What needs to be done | Look through the listing below, and wherever a line has the string "Biuro", pull it out.
Records shown Start Marker
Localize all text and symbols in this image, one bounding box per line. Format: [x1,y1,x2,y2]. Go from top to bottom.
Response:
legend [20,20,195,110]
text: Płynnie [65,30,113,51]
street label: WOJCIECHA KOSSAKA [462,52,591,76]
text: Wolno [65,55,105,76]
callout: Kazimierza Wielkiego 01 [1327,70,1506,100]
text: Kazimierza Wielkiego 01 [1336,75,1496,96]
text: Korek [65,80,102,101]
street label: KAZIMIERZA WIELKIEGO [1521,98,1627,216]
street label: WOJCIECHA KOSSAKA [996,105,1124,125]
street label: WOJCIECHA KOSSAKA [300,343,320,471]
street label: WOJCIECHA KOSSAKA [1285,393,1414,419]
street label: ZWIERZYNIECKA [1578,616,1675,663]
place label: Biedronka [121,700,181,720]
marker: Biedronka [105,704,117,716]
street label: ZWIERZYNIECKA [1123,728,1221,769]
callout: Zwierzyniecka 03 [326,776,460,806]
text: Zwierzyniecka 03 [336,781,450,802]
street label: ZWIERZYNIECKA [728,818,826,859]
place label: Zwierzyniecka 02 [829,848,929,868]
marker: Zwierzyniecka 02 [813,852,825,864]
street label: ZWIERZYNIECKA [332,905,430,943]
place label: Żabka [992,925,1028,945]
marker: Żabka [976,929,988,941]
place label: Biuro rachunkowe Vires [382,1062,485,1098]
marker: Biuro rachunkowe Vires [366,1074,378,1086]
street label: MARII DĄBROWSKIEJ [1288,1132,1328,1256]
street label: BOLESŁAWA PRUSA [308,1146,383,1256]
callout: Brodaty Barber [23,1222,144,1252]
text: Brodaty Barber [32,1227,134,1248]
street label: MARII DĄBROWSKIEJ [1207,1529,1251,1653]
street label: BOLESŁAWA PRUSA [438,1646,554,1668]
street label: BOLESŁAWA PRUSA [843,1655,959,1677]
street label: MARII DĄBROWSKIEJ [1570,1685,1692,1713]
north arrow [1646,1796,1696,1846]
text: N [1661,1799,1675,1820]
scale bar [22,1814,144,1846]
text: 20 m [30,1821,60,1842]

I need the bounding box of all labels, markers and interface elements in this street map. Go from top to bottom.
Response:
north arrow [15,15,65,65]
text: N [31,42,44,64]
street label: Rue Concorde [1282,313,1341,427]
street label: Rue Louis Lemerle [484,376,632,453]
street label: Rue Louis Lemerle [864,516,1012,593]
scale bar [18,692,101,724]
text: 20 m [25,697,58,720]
Records shown End Marker
Task result |
place label: Biuro rachunkowe Vires [382,1062,485,1098]
marker: Biuro rachunkowe Vires [366,1074,378,1086]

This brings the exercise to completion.